Over the next few years, Amazon methodically redesigned the Kiva robots and moved Kiva’s software to AWS. Then it introduced the machines into its newer FCs, with profound results. As Clark had hoped, they magnified worker productivity and decreased the rate of growth of Amazon’s seasonal labor needs relative to its sales. They also allowed Amazon to build denser fulfillment centers, with the shelf-toting robots swarming over the ground floor as well as a series of reinforced mezzanines. In a 2014 TV interview, Clark estimated that Amazon was able to get 50 percent more products per square foot into new fulfillment centers than the previous generation. The robots also transformed labor that was physically exhausting, characterized by endless walking, into work that was instead mentally straining, with employees standing in place and monotonously repeating the same movements over and over.

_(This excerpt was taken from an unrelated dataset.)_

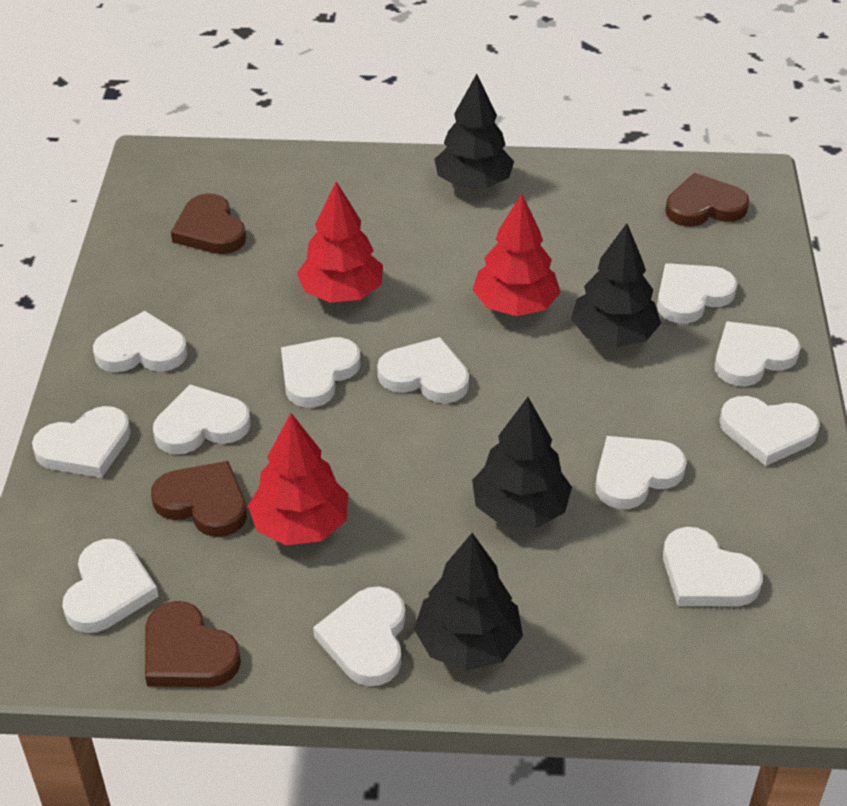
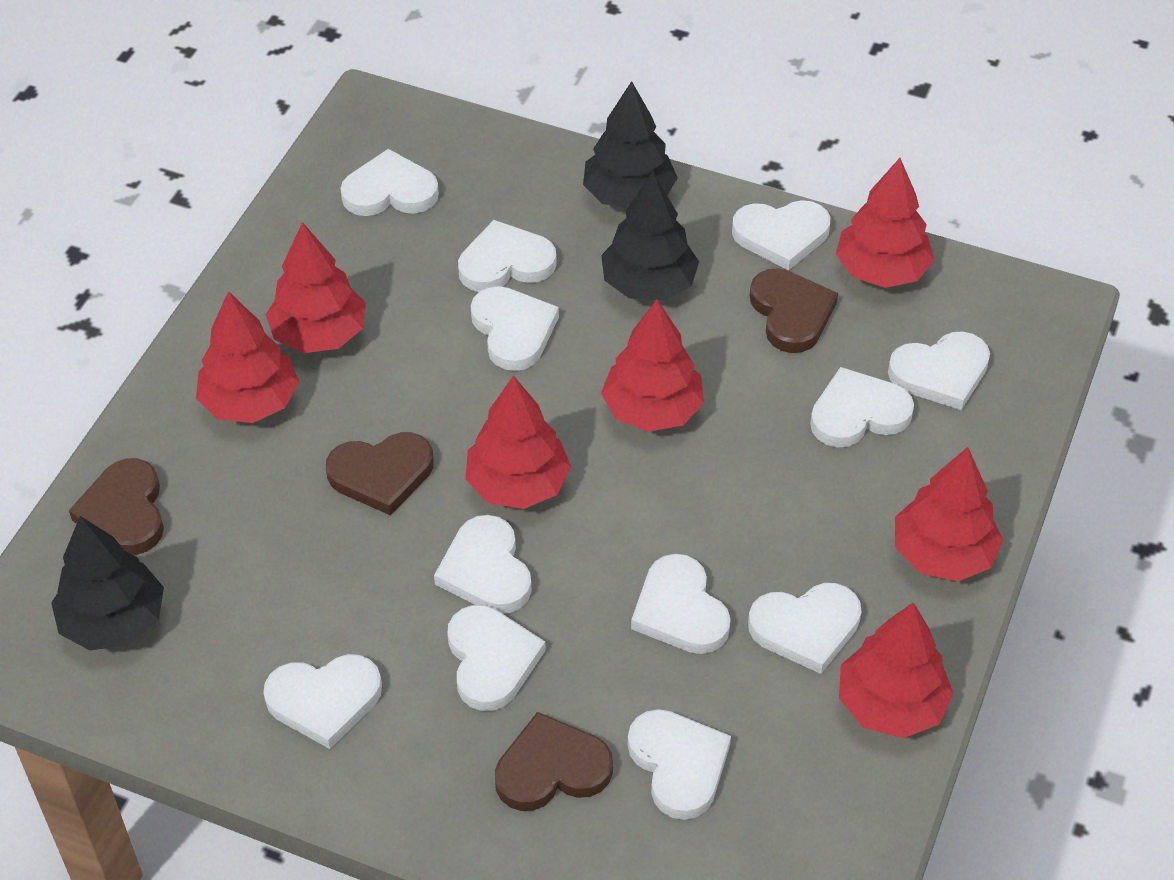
black tree: [414,533,523,671] [434,74,514,189] [472,397,572,528] [571,223,661,347] = 4 -> [51,516,164,650] [583,81,678,208] [601,172,699,301] = 3
red tree: [248,413,348,545] [297,181,383,303] [473,194,561,316] = 3 -> [196,291,299,423] [266,222,366,353] [465,375,571,509] [601,300,704,432] [836,158,934,288] [839,602,954,738] [895,447,1003,581] = 7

James Bond sans son flingue :

No, advertisers couldn’t make vague claims in their ads. They couldn’t use exclamation points; that would be shouting at the customer. Their colors couldn’t garishly stand out because it might distract shoppers. They couldn’t use images that showed excessive skin. And on and on. Advertisers accustomed to getting rich sets of demographic data about customers from Silicon Valley firms were also rebuffed. No, advertisers couldn’t access Amazon data about its customers’ age, ethnicity, and shopping habits. No, Amazon wouldn’t allow companies like Adobe and Acxiom to put their third-party software tags onto ads and track their performance, a common practice elsewhere on the web. Advertisers would have to settle for getting reports about their ads’ effectiveness directly from Amazon. Inside the advertising group, a few of these battles became notorious. Over one holiday, Paul Kotas vetoed the particular hue of blue in ads by the Ford Motor Company, because the display campaign felt “Sunday circular.” Amazon also told the wireless carrier T-Mobile that its trademarked magenta-pink logo was too bright and distracting. And it informed Sony Pictures that a banner for the James Bond film Skyfall violated the policy on showing weapons. The studio “was like, ‘screw you!’ ” an Amazon ad executive recalls. “Who is James Bond in silhouette without a gun? Literally, he’s just a random dude.”

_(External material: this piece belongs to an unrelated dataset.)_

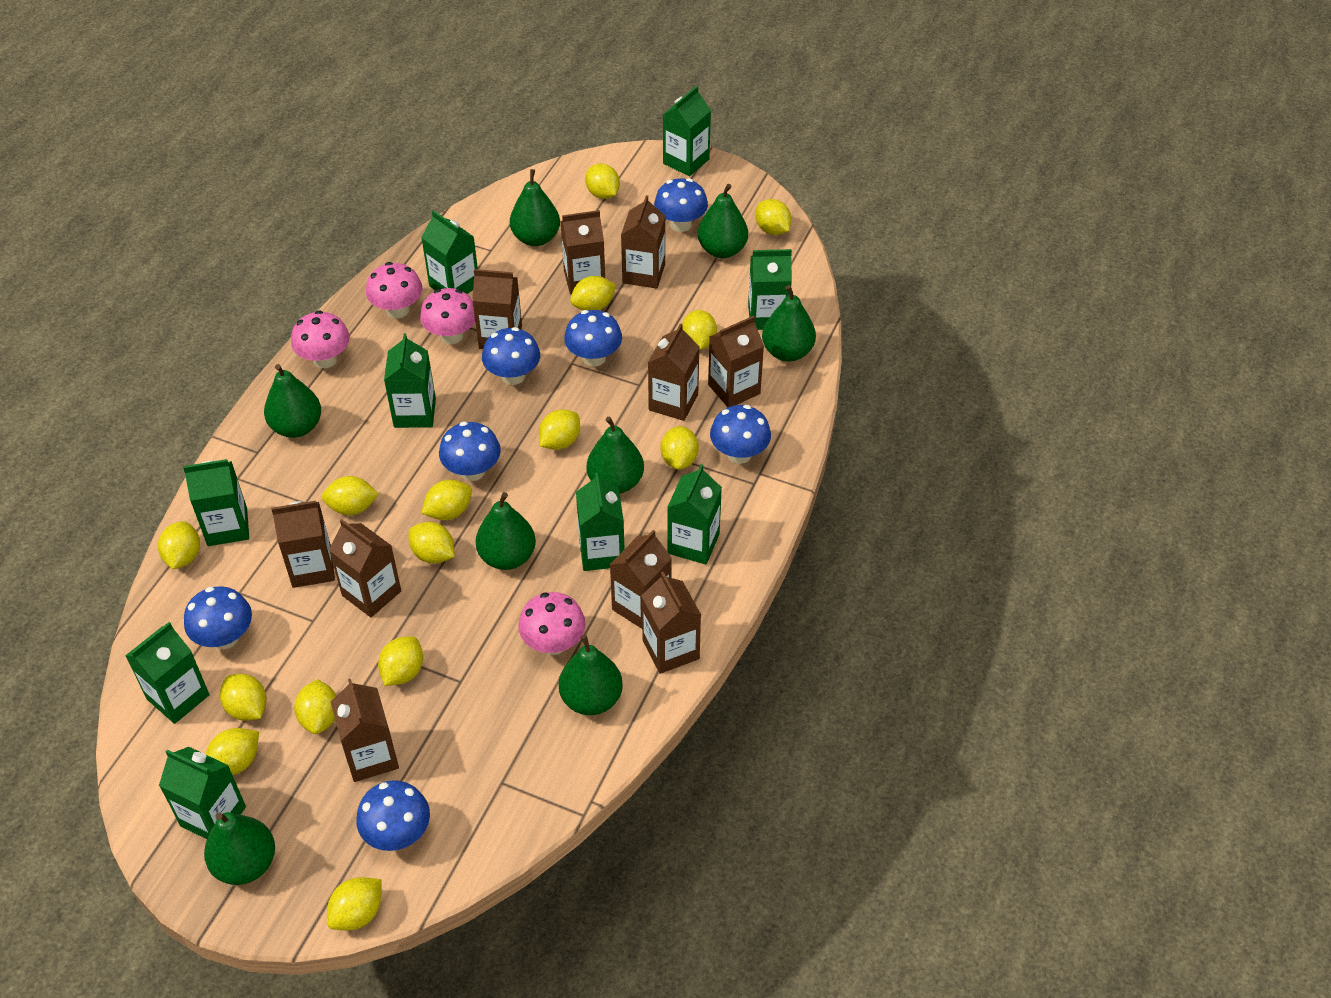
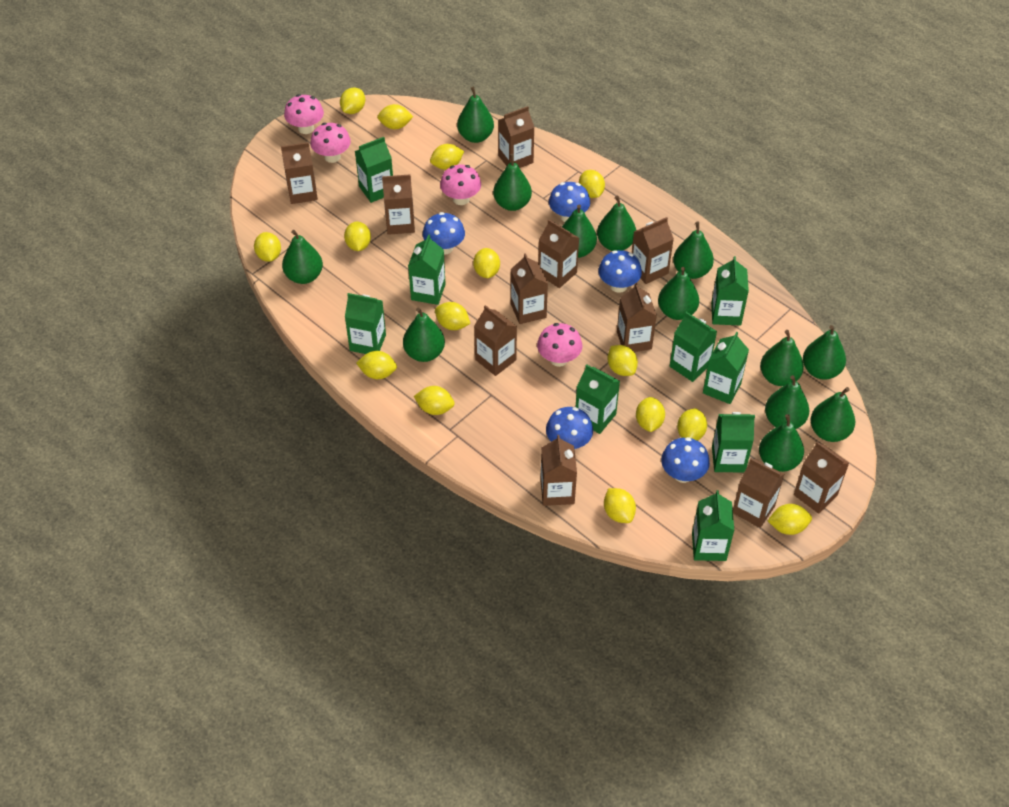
blue mushroom: [184,586,252,649] [356,780,430,851] [439,422,501,481] [482,327,540,385] [564,310,622,367] [654,178,708,232] [710,405,771,464] = 7 -> [423,212,465,255] [546,407,593,450] [549,182,590,222] [599,250,642,293] [661,437,710,483] = 5
brown carton: [271,501,335,588] [329,519,401,617] [331,679,399,782] [472,269,522,349] [561,210,605,295] [610,530,672,629] [621,195,665,288] [641,572,701,674] [648,323,700,421] [708,316,764,407] = 10 -> [281,142,318,204] [382,174,415,235] [474,305,517,376] [498,106,535,168] [511,253,548,324] [538,219,579,288] [540,435,577,506] [617,283,657,352] [632,217,674,284] [733,458,785,528] [794,442,849,514] = 11
green pear: [204,812,275,885] [264,364,321,438] [476,492,536,570] [510,169,560,246] [559,635,623,715] [587,416,644,493] [698,184,748,258] [762,285,816,362] = 8 -> [282,230,323,284] [403,307,445,362] [457,87,494,143] [493,154,532,211] [562,205,597,258] [597,195,636,251] [658,267,699,320] [673,222,714,279] [759,414,804,472] [760,330,804,386] [765,375,809,429] [803,325,846,380] [811,387,855,442] = 13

Être CEO n’est plus aussi amusant :

Bezos had another reason to elevate himself out of the top role: being Amazon CEO was about to get a lot less fun. There were complicated, maturing businesses to oversee, like the Amazon Marketplace, with its bevy of dissatisfied merchants who consistently complained of fraud and unfair competition; and the Amazon fulfillment network, with more than a million blue-collar workers, a vocal portion of them agitating for higher pay and better working conditions. Those parties tended to train their ire on Amazon’s top executive and to hold him personally responsible for problems. Related regulatory challenges also loomed in Washington and Brussels. With Jassy, fifty-three, Bezos was anointing a disciplined leader he had meticulously trained in his unusual way of managing, who performed well in the spotlight and presented a somewhat humbler target for Amazon’s political opponents. His former technical advisor had amply proven himself by building and running the most profitable part of Amazon, and had the bandwidth for an increasingly engrossing job.